Data shown
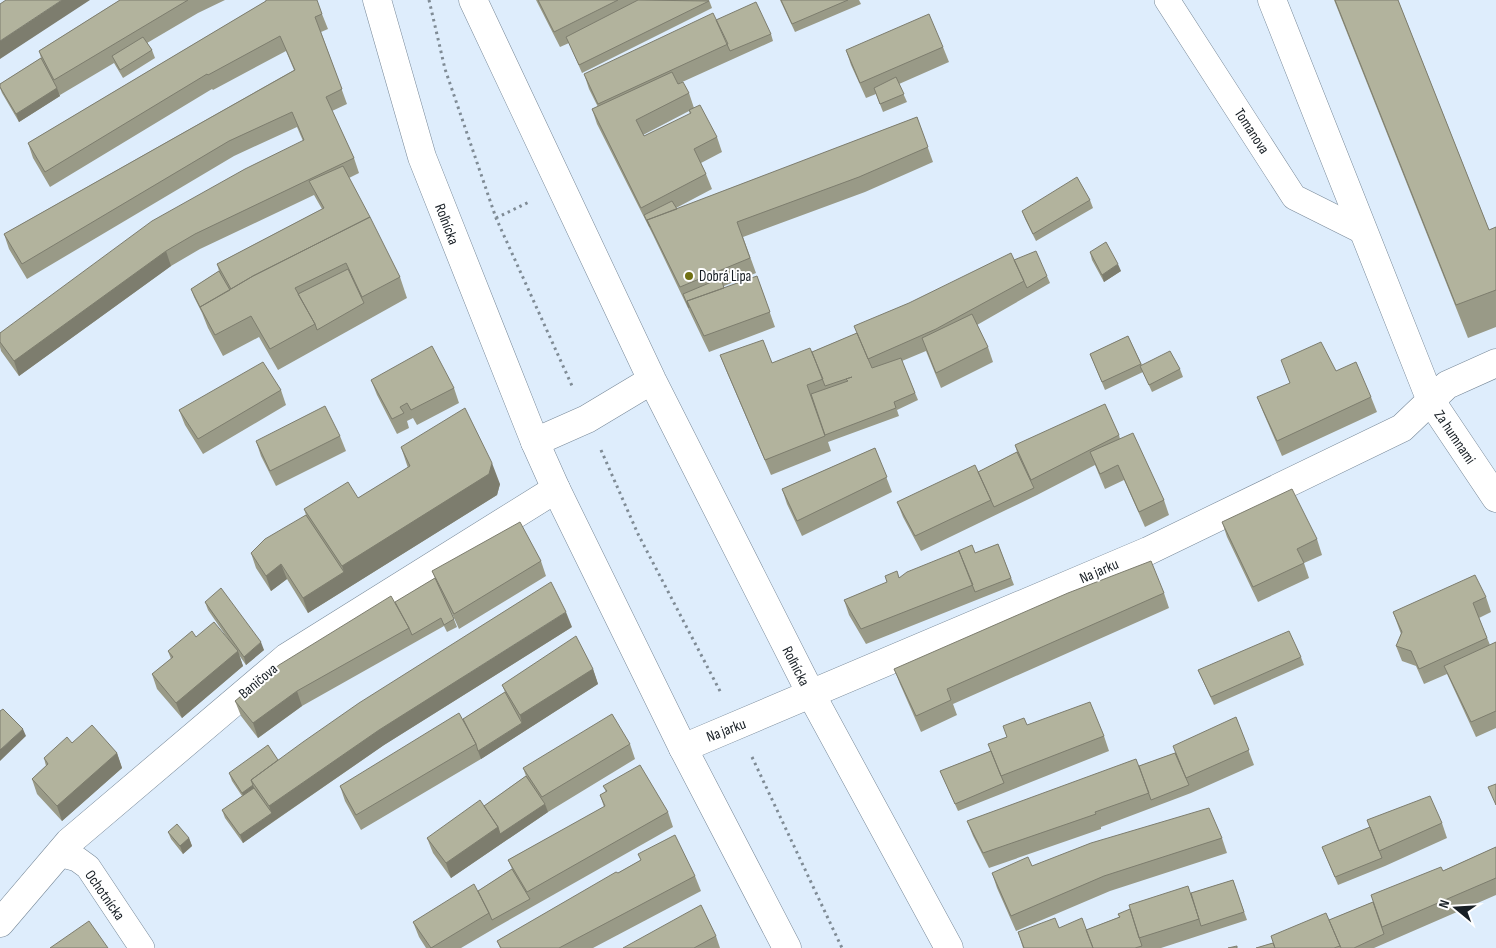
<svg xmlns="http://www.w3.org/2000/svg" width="1496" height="948" viewBox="0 0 1496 948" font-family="'Sofia Sans Condensed',sans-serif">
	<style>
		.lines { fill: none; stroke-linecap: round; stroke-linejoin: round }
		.service-casing { stroke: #778898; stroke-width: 26 }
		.minor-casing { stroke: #778898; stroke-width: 29 }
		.tertiary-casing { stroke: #778898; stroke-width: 29 }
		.path { stroke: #7f8b95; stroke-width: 3; stroke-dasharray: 2.5 4; stroke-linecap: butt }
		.service { stroke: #fff; stroke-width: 25 }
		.minor { stroke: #fff; stroke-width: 28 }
		.tertiary { stroke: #fff; stroke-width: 28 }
		.wall { fill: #999a87; fill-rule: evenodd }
		.shaded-wall { fill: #7d7d6e }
		.building { fill: #b2b39d; stroke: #7d7d6e }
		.poi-dot { fill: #707013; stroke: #fff; stroke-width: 2 }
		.labels { text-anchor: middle; stroke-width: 4; stroke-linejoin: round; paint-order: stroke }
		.street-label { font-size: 15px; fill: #171e24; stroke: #fff }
		.poi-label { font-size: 15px; fill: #171e24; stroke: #fff; text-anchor: start }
	</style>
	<rect width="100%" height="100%" fill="#deedfc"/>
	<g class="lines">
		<defs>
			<path id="service" d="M1167 0 1294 197 1364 232
				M59 854 77 859 88 867 142 948"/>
			<path id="minor" d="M473 0 652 380 811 694 949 948
				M1272 0 1431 401 1496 498
				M535 442 587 419 652 380
				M683 748 1148 551 1402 428 1447 385 1496 363
				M0 923 69 842 287 657 556 489"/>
			<path id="tertiary" d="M377 0 422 157 535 442 556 489 683 748 787 948"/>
		</defs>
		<use href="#service" class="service-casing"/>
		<use href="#minor" class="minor-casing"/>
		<use href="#tertiary" class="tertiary-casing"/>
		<path class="path" d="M429 0 445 69 496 218 573 388
			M496 218 529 202
			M601 450 638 534 721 693
			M752 757 842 948"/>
		<use href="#service" class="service"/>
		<use href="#minor" class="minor"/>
		<use href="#tertiary" class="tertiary"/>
	</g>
	<path class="wall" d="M120 0H225L198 13 147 43 152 50 155 58 123 78 114 63 60 95 59 93 60 96 19 122 2 93 0 88V84L41 58 39 51Z
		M536 0H709L712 8 582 73 569 43 560 47Z
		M780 0H859L861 4 795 32Z
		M1334 0H1398L1489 230 1496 227V327L1468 338Z
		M266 1 322 14 328 29 321 32 347 104 332 111 354 158 359 173 349 178 400 277 407 298 278 370 259 337 223 356 208 328 202 313 194 297 191 289 219 271 217 264 322 209 314 195 200 249 171 266 19 376 1 351 0 347V333L303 141 297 127 234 156 27 279 9 249 4 234 294 70 286 51 213 90 212 89 50 187 33 158 28 143Z
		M716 20 771 34 773 41 733 59 680 83 689 93 694 108 717 137 722 152 701 163 706 174 712 189 676 208 677 209 917 117 933 162 865 192 743 237 756 273 724 286V288L757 276 775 327 709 352 653 235 597 124 592 109 598 107 589 89 584 74ZM689 111 690 114 644 136 643 135Z
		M943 47 949 62 899 84 907 102 883 112 876 94 866 98 851 65 846 50Z
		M1090 200 1093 208 1036 241 1025 219 1022 211Z
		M1090 252 1121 271 1104 282 1092 260Z
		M1014 260 1047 276 1050 283 977 325 988 347 993 362 941 388 926 351 902 361 918 400 897 410 899 416 828 442 831 451 771 475 726 370 720 355 772 363 812 352 857 333Z
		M1128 336 1142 365 1180 369 1183 377 1152 392 1143 372 1105 390 1090 354Z
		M1336 371 1371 397 1377 412 1282 456 1263 412 1257 397Z
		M371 380 454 388 459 403 417 425 413 418 407 421 409 428 397 434 377 395Z
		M281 390 286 405 203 454 185 425 179 410Z
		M1119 435 1120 439 1164 500 1169 515 1145 527 1124 480 1105 489 1095 465 1037 495 921 551 903 517 897 502 978 472 1017 452 1015 445Z
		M340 436 346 451 276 486 261 456 256 441Z
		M401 447 500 484 497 495 308 613 287 579 271 591 256 568 251 553 306 515 304 509 358 498 408 468Z
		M875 448 892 492 802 536 787 504 782 489Z
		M1222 522 1317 539 1322 555 1304 563 1309 578 1258 602 1227 537Z
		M998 544 1014 585 866 644 849 615 844 600 899 578 975 553Z
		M541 561 546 576 459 629 450 609 457 627 447 632 444 626 302 706 258 738 241 716 235 701 435 578 432 571Z
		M1164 593 1169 608 953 704 957 715 921 732 900 684 894 669Z
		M1486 597 1491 612 1479 618 1490 645 1496 642V728L1476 737 1447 674 1424 684 1416 666 1402 661 1396 646 1401 634 1393 612Z
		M205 602 264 650 246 665 239 655 243 666 182 718 157 689 152 674 171 659 168 651 196 637 230 642 208 610Z
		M572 627 384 745 243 843 225 818 222 810 242 796 232 781 229 773 278 760Z
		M1301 657 1304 665 1214 705 1198 670Z
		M593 669 598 684 481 759 361 830 345 801 340 786 463 719 505 692 502 685Z
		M1236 717 1254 765 1191 793 1101 827V829L989 868 973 836 967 821 1139 766 1175 753Z
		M1027 725 1104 736 1109 751 958 811 940 771 991 751 1007 737Z
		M72 743 117 753 122 768 62 821 37 794 32 779 46 766 44 758Z
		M630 744 635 759 548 812 451 878 433 853 427 838 484 806 526 776 523 768Z
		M603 786 668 812 673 827 495 928 461 948H426L419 937 413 922 478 891 512 869 508 860 604 807 600 795 606 792Z
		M1442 823 1447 838 1385 866 1338 885 1322 847Z
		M168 832 189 838 192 846 183 854 171 839Z
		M1222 838 1227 853 1110 891 1016 931 997 888 992 873Z
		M1496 847V895L1374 948H1256L1273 943 1373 902Z
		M638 854 695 876 701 891 593 948H500L497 941 641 860Z
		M1233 880 1247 920 1161 948H1023L1018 932 1086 930 1119 917 1118 914 1191 893Z
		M716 936 720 948H623Z"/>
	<path class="shaded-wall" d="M62 0H90L0 59V41Z
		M57 88 60 96 19 122 16 114Z
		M166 251 171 266 19 376 14 361Z
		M1118 264 1121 271 1104 282 1102 275Z
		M492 463 500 484 497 495 308 613 303 598 344 572 342 566Z
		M281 564 287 579 271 591 266 576Z
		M566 612 572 627 384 745 274 821 269 806 379 730Z
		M261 642 264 650 246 665 244 657Z
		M238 651 243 666 182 718 176 703Z
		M593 669 598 684 481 759 478 751 522 723 520 715Z
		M297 691 302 706 258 738 253 723Z
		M23 729 26 736 0 761V750Z
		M117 753 122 768 62 821 57 806Z
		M253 785 256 793 245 801 242 793Z
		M545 804 548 812 451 878 446 863 498 827Z
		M272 813 274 821 243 843 240 835Z
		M189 838 192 846 183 854 180 846Z"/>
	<path class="building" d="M6 0H62L0 41V4Z
		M120 0H188L54 80 39 51Z
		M266 0H317L322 14 315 17 342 89 326 97 354 158 195 234 166 251 14 361 0 342V333L152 221 245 169 304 140 292 112 229 141 22 264 4 234 295 70 280 36 208 75 207 74 45 172 28 143 266 1Z
		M538 0H618L554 32Z
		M638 0 709 1 579 65 566 37Z
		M781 0H848L792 24Z
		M1335 0H1398L1489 230 1496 227V290L1456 305Z
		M756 2 771 34 730 51 716 20Z
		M713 13 728 44 598 104 584 74Z
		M929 14 943 47 860 83 846 50Z
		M143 37 152 50 120 70 112 56Z
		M41 58 57 88 16 114 0 87V84Z
		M672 72 678 84 683 82 689 93 636 120 644 136 691 113 689 110 700 105 717 137 694 149 706 174 641 208 592 109Z
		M896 77 904 94 880 104 874 88Z
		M917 117 928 147 859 177 737 222 750 258 680 287 647 220Z
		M343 166 370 217 253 276 231 289 217 264 324 208 309 181Z
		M1077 177 1090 200 1033 234 1022 211Z
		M672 201 677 209 647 220 650 227 644 215Z
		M370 217 400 277 362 297 346 263 295 288 315 324 270 349 251 316 215 335 200 307 253 276Z
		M1106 242 1118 264 1102 275 1090 252Z
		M1036 251 1047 276 1027 288 1014 260Z
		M1011 253 1024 281 936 329 868 359 854 326 909 303Z
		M348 269 364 303 317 330 315 324 298 294Z
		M219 271 230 290 200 307 191 289Z
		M757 276 770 312 704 336 687 301Z
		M721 278 724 288 687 301 689 308 683 294Z
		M972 314 988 347 936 373 922 338Z
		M857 333 872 368 901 358 915 393 894 402 896 408 825 435 811 394 848 381 846 379 852 377 825 386 812 352Z
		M1128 336 1141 364 1102 382 1090 354Z
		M763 340 772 363 810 348 823 379 807 385 825 436 765 460 720 355Z
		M1321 342 1336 371 1356 362 1371 397 1277 441 1257 397 1290 383 1281 360Z
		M432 346 454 388 411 410 407 403 400 407 404 413 392 419 371 380Z
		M1170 351 1180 369 1149 385 1140 366Z
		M263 362 281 390 198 439 179 410Z
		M1105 404 1119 435 1031 480 1015 445Z
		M325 406 340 436 270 471 256 441Z
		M465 408 492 463 489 474 342 566 304 509 348 482 358 498 410 466 401 447Z
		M1133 433 1164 500 1139 512 1118 465 1100 474 1090 452Z
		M875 448 887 477 797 521 782 489Z
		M1017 452 1034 488 994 507 978 472Z
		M975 465 991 500 915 536 897 502Z
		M1292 489 1317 539 1297 549 1304 563 1253 587 1222 522Z
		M306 515 344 572 303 598 281 564 266 576 251 553 265 539Z
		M520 522 541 561 454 614 432 571Z
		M998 544 1011 578 975 592 959 551H958L972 545 975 553Z
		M959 551 973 585 861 629 844 600 887 582 885 576 897 571 899 578 907 572Z
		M1151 561 1164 593 947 689 951 700 916 716 894 669 1068 593Z
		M1475 575 1486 597 1473 603 1487 638 1419 669 1411 651 1396 646 1402 632 1393 612Z
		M435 578 454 619 444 625 441 618 412 635 409 628 395 602Z
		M551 582 566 612 379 730 269 806 251 780 303 742 359 703Z
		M221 588 261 642 244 657 205 602Z
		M391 596 409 628 297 691 253 723 235 701 279 665Z
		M214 622 238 651 176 703 152 674 173 657 168 651 192 631 196 637Z
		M1289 631 1301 657 1211 697 1198 670Z
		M576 636 593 669 520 715 502 685Z
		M1496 642V711L1471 722 1444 666Z
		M505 692 522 723 478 751 476 744 463 719Z
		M1090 702 1104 736 1001 776 988 744 1007 737 1003 726 1024 718 1027 725Z
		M3 709 23 729 0 750V711Z
		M459 713 476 744 356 815 340 786Z
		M612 714 630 744 542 797 523 768Z
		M1236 717 1249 750 1186 778 1173 746Z
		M92 725 117 753 57 806 32 779 48 764 44 758 67 737 72 743Z
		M268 745 278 760 251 780 253 785 242 793 229 773Z
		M991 751 1004 783 955 804 940 771Z
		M1175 753 1189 785 1151 800 1139 766Z
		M1136 759 1149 793 1095 812 1096 814 983 853 967 821Z
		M640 765 668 812 527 892 508 860 605 806 600 795 607 791 603 786Z
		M526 776 545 804 500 834 498 827 484 806Z
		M1496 784V805L1488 787Z
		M254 788 272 813 240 835 222 810Z
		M1430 796 1442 823 1379 851 1367 820Z
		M480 800 498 827 446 863 427 838Z
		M1209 808 1222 838 1104 876 1011 916 992 873 1028 857 1032 866 1091 843Z
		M177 824 189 838 180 846 168 832Z
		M1370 827 1382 858 1335 877 1322 847Z
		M675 835 695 876 559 948H501L497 941 616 872 618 873 641 860 638 854Z
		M1496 847V878L1382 927 1371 895 1441 867 1443 871Z
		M512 869 530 899 492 920 489 913 478 891Z
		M1233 880 1244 912 1201 926 1191 893Z
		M474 884 489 913 431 948 413 922Z
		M1188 886 1199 919 1139 938 1129 905Z
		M1373 902 1384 934 1354 948H1341L1329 920Z
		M701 905 716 936 694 948H623Z
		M1130 909 1142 946 1135 948H1093L1086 930 1120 917 1118 914Z
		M1326 913 1340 946 1334 948H1275L1271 936Z
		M1055 918 1059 928 1082 918 1093 948H1024L1018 932Z
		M89 921 108 948H50Z
		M1273 943 1275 948H1256Z
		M1237 946V948H1228Z"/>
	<circle class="poi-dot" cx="689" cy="276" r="5"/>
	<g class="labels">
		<g class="street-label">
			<text transform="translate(1252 131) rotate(57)" y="5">Tomanova</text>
			<text transform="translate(447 224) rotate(69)" y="5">Roľnícka</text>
			<text transform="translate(1455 437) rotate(56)" y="5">Za humnami</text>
			<text transform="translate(1099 571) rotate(-23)" y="5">Na jarku</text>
			<text transform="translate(796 666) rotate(63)" y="5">Roľnícka</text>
			<text transform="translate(258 681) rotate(-40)" y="5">Baničova</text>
			<text transform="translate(726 730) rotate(-21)" y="5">Na jarku</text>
			<text transform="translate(105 895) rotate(55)" y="5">Ochotnícka</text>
		</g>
		<g class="poi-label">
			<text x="699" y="281">Dobrá Lipa</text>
		</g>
	</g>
	<g transform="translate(1456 908) rotate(288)" stroke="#ffffff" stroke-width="4" paint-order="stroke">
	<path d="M0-4L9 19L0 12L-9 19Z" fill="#171e24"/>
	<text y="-8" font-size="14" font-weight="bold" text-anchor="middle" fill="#171e24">N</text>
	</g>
</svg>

What is required
Show each line of the records above containing "lines".

Response below
		.lines { fill: none; stroke-linecap: round; stroke-linejoin: round }
	<g class="lines">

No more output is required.